4. What would you suggest to or share with another woman or girl facing the same situation as you did?

Believe in yourself.  Even if what you think in your heart defies everything you have been taught, trust yourself.  Do not give in to negative messages you receive from family, friends, society and those who claim they love you but hurt you nonetheless.  Once you think about leaving, know that there is hope.  There are people who want to help you, you just haven’t met them yet.  If you return to your abuser, do not feel guilty or like you failed.  You know your situation better than anyone else.  Do what you need to do to stay safe and know that you can always reach out again. Know that you deserve to be happy and healthy and safe.  Once you finally escape – and I know you can – seek out others.  Trust that you are not alone.  We believe you and we believe in you.  Others have made it and so can you.  You are stronger than you know.

5. How do you think we can end violence against women?

Our best hope for the future is to acknowledge and learn from not only the past, but the present.  If we do not recognise and name the problem, it will continue to grow, silently and fatally.  Our society protects institutional violence against women.  We need to demand that victims be supported in their efforts to be safe and that offenders be held accountable.  Our culture must be revamped, through a change of attitudes and beliefs of society and individuals.  Yet, it is not enough to blame the system without offering ideas of change.  We must look to our society’s leaders– from parents to politicians – to demonstrate zero tolerance of how women are mistreated and to serve as role models through their public and private actions.  People must be taught that respecting women is an outward reflection of respecting themselves.  It is never too early or too late to learn and change.   Public awareness and cultural conviction to end violence against women must be instilled at all ages and aspects of society.

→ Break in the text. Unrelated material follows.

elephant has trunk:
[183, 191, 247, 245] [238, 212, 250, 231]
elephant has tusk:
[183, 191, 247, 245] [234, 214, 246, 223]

6. Why do you support The Pixel Project?

It is critical to give a name and voice to individual survivors of domestic violence, rape and other crimes against women.   The staggering numbers of victims can be overwhelming or seem exaggerated, and be too easily dismissed.  I support The Pixel Project because they run projects and initiatives like the Survivor Story Blog Interview Project that shows that every statistic is built on a real woman with a unique story.  I think it is long overdue for victims of these crimes to be given a forum in which to share their experiences.   It is more than educational, it is empowering.